TASK 1: List the Rust source files that the project layout places directly in the compiler crate's src folder.

SELECTED TEXT:
The project is organized as a Rust workspace with three main crates:

FerrisScript/
├── crates/
│   ├── compiler/          # Compilation pipeline (543 tests)
│   │   ├── src/
│   │   │   ├── lexer.rs       # Tokenization
│   │   │   ├── parser.rs      # Recursive descent parser
│   │   │   ├── type_checker.rs # Type checking and validation
│   │   │   ├── ast.rs         # AST node definitions
│   │   │   ├── error_code.rs  # Error codes and messages
│   │   │   └── lib.rs         # Public API (compile function)
│   │   └── Cargo.toml
│   │
│   ├── runtime/           # Interpreter (110 tests)
│   │   ├── src/
│   │   │   └── lib.rs         # Environment, value types, execution
│   │   ├── tests/
│   │   │   └── inspector_sync_test.rs  # Integration tests
│   │   └── Cargo.toml
│   │
│   ├── godot_bind/        # Godot GDExtension (11 tests, 10 ignored)
│   │   ├── src/
│   │   │   ├── lib.rs         # FerrisScriptNode, Godot callbacks
│   │   │   ├── export_info_functions.rs  # @export annotation support
│   │   │   └── property_export.rs        # PropertyInfo generation
│   │   └── Cargo.toml
│   │
│   └── test_harness/      # Testing infrastructure (38 tests)

RECORDS SUPPLIED:
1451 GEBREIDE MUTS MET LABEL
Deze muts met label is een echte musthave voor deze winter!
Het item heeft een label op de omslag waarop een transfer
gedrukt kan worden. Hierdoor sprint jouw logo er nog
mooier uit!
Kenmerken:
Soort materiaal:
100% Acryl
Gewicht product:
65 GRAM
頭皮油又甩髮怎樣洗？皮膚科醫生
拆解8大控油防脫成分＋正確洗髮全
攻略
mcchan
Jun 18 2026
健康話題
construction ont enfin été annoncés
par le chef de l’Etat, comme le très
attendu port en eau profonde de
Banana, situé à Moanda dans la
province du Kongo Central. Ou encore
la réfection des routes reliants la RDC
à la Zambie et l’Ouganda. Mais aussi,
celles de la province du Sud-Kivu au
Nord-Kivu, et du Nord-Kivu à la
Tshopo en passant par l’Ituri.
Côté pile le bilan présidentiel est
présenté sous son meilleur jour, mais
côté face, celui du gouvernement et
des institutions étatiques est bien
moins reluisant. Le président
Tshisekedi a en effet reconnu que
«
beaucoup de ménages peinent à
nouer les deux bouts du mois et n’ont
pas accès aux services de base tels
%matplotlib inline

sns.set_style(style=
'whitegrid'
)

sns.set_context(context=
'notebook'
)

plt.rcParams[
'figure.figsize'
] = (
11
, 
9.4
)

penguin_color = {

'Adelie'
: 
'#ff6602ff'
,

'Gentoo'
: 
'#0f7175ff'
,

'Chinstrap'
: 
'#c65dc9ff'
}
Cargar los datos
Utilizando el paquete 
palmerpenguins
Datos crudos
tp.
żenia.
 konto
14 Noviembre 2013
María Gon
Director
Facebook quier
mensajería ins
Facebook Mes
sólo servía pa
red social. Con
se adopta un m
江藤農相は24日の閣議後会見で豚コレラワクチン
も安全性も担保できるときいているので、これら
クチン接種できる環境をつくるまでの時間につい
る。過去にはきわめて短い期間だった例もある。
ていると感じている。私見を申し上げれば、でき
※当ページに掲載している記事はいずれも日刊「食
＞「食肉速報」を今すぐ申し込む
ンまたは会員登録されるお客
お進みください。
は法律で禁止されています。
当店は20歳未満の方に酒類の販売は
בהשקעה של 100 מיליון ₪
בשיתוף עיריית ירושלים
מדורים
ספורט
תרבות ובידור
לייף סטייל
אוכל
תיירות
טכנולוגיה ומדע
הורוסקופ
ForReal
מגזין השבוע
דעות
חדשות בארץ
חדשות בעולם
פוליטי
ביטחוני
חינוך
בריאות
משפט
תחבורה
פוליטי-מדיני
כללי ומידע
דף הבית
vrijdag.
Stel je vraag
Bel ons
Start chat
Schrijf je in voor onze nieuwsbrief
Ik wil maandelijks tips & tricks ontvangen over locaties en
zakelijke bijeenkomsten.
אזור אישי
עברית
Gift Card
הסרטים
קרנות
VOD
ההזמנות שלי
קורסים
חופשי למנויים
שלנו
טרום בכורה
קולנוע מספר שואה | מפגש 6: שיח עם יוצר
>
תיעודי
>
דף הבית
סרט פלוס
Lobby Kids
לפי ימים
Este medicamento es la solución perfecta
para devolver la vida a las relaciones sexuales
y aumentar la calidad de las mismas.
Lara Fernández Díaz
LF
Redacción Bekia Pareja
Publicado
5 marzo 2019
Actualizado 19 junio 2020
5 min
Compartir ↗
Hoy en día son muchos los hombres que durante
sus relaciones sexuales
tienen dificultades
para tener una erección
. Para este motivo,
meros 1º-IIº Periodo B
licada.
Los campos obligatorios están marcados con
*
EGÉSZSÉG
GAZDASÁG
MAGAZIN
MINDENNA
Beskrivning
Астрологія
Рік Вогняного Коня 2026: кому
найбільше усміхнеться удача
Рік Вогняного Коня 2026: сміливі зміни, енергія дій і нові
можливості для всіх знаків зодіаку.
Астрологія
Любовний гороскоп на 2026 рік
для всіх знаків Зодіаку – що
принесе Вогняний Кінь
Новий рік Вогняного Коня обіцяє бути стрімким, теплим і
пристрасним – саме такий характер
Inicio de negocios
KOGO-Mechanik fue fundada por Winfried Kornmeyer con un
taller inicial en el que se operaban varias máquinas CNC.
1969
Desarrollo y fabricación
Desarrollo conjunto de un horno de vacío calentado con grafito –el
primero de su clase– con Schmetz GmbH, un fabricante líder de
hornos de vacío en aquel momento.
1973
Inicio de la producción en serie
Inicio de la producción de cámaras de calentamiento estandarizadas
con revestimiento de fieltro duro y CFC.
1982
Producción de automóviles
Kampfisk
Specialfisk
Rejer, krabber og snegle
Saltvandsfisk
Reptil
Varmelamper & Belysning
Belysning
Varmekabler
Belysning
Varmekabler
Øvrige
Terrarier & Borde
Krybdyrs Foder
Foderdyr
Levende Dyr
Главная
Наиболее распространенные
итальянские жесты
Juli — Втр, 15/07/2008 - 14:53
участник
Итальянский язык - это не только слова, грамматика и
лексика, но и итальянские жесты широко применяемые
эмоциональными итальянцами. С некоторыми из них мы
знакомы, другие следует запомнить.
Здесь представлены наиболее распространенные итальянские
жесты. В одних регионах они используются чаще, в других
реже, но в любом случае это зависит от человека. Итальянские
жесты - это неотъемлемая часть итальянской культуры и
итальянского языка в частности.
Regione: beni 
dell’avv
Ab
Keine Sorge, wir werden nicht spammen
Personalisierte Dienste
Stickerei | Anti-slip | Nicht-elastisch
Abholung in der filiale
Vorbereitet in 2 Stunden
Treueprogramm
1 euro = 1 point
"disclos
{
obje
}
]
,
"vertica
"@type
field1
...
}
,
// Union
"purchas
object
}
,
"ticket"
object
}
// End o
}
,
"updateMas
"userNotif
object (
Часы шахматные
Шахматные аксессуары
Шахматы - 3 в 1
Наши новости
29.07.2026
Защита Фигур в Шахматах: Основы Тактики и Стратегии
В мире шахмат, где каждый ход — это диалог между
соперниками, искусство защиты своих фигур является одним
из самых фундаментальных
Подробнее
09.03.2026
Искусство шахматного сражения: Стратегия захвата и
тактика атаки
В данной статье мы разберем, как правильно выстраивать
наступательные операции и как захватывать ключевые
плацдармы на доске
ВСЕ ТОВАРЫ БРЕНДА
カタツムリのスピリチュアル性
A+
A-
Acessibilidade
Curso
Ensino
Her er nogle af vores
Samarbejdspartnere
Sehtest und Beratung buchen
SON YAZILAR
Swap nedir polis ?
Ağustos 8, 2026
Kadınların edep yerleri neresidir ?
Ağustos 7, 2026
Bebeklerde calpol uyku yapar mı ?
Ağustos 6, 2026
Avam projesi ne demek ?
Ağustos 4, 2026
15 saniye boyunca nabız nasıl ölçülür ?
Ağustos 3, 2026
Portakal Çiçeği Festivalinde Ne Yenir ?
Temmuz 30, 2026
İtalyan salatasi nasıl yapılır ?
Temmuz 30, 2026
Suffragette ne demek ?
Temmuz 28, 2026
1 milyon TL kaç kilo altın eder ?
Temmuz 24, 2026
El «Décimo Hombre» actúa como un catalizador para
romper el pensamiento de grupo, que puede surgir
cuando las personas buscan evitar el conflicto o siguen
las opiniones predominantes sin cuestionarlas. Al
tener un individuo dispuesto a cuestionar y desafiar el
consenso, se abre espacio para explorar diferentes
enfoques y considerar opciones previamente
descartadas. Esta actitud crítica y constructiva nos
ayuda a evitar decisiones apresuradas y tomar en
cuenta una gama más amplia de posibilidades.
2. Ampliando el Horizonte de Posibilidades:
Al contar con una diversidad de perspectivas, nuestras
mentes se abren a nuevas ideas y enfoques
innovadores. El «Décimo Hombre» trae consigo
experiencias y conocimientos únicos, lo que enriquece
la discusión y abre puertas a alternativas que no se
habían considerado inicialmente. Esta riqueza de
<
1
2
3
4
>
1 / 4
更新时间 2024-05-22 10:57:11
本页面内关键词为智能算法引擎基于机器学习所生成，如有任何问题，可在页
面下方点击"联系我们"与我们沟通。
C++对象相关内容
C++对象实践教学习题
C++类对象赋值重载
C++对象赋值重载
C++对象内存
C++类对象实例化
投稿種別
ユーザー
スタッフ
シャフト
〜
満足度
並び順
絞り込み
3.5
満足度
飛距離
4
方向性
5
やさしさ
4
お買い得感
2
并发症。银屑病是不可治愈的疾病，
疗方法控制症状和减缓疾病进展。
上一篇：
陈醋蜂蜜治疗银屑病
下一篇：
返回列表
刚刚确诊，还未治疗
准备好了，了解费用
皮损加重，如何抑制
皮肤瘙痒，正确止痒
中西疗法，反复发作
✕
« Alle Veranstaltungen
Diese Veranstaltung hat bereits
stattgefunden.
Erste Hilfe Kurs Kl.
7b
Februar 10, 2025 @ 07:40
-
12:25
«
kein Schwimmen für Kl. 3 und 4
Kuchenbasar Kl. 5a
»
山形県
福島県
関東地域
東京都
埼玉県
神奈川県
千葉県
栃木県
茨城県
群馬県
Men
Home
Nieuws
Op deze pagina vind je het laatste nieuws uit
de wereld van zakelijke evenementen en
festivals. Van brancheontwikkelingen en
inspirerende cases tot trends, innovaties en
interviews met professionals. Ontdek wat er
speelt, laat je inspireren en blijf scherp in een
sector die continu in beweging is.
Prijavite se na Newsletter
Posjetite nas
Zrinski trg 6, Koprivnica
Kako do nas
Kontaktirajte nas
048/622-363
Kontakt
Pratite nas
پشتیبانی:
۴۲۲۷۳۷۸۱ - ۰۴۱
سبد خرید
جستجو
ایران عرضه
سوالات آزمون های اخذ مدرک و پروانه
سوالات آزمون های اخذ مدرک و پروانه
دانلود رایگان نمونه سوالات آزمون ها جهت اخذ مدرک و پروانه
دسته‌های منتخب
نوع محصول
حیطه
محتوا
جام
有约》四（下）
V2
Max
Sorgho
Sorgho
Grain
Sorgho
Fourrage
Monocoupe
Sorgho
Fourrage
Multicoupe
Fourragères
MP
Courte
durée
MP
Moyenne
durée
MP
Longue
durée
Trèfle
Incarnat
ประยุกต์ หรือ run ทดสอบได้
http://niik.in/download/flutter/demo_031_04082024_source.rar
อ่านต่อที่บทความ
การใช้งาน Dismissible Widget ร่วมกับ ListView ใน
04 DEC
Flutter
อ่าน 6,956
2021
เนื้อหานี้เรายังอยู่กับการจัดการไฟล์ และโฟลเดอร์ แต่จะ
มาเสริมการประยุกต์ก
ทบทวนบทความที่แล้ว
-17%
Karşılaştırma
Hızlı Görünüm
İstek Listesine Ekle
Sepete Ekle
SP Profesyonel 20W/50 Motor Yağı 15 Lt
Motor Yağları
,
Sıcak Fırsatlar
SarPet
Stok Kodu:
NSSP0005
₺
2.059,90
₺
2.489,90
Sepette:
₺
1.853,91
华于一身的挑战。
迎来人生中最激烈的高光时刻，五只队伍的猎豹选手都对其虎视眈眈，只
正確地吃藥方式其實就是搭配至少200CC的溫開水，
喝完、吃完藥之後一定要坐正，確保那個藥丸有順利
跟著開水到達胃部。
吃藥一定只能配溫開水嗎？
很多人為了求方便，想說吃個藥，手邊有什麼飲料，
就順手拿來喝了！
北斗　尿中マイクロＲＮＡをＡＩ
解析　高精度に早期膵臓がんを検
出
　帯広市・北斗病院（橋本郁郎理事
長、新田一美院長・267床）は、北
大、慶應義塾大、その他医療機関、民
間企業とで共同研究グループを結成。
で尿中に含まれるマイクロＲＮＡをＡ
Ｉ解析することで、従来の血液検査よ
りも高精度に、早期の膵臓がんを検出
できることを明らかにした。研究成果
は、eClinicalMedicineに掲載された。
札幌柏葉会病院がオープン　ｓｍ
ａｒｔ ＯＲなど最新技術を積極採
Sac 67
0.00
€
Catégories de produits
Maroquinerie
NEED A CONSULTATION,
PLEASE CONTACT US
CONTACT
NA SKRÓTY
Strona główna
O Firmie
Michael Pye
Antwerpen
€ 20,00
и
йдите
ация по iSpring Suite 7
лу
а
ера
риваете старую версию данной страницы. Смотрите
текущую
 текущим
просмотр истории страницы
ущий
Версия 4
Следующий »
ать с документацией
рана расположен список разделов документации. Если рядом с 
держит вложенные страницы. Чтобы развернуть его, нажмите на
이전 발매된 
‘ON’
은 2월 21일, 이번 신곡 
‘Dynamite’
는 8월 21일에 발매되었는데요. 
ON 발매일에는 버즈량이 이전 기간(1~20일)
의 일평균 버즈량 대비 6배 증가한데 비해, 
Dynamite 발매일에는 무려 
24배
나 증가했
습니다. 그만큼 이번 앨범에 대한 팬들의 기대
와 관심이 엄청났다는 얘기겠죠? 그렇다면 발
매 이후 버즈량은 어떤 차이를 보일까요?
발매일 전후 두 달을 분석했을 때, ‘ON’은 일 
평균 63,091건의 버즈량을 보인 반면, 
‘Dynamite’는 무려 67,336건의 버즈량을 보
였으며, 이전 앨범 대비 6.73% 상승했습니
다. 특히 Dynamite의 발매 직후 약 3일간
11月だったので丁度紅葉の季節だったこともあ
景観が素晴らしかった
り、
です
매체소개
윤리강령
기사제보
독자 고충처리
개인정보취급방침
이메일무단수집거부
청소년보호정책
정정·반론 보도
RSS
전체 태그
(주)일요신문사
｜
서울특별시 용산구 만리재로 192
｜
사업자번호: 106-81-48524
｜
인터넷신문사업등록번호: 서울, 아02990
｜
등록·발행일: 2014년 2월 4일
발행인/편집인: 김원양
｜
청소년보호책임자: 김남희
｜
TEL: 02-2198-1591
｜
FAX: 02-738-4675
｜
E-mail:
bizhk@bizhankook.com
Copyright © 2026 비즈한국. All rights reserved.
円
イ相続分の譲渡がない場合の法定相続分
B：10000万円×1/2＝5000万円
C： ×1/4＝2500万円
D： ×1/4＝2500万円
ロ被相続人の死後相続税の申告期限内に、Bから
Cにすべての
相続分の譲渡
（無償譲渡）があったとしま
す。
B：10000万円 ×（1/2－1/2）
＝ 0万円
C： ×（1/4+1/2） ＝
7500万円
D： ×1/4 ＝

TASK 2: Take the rows above, starting with their first line and going on through the line containing "celles de la province du Sud-Kivu au". Switch "province" to "région" and write out only those lines again, with everything else left as it is.

RESULT 1: lexer.rs, parser.rs, type_checker.rs, ast.rs, error_code.rs, lib.rs

RESULT 2:
1451 GEBREIDE MUTS MET LABEL
Deze muts met label is een echte musthave voor deze winter!
Het item heeft een label op de omslag waarop een transfer
gedrukt kan worden. Hierdoor sprint jouw logo er nog
mooier uit!
Kenmerken:
Soort materiaal:
100% Acryl
Gewicht product:
65 GRAM
頭皮油又甩髮怎樣洗？皮膚科醫生
拆解8大控油防脫成分＋正確洗髮全
攻略
mcchan
Jun 18 2026
健康話題
construction ont enfin été annoncés
par le chef de l’Etat, comme le très
attendu port en eau profonde de
Banana, situé à Moanda dans la
région du Kongo Central. Ou encore
la réfection des routes reliants la RDC
à la Zambie et l’Ouganda. Mais aussi,
celles de la région du Sud-Kivu au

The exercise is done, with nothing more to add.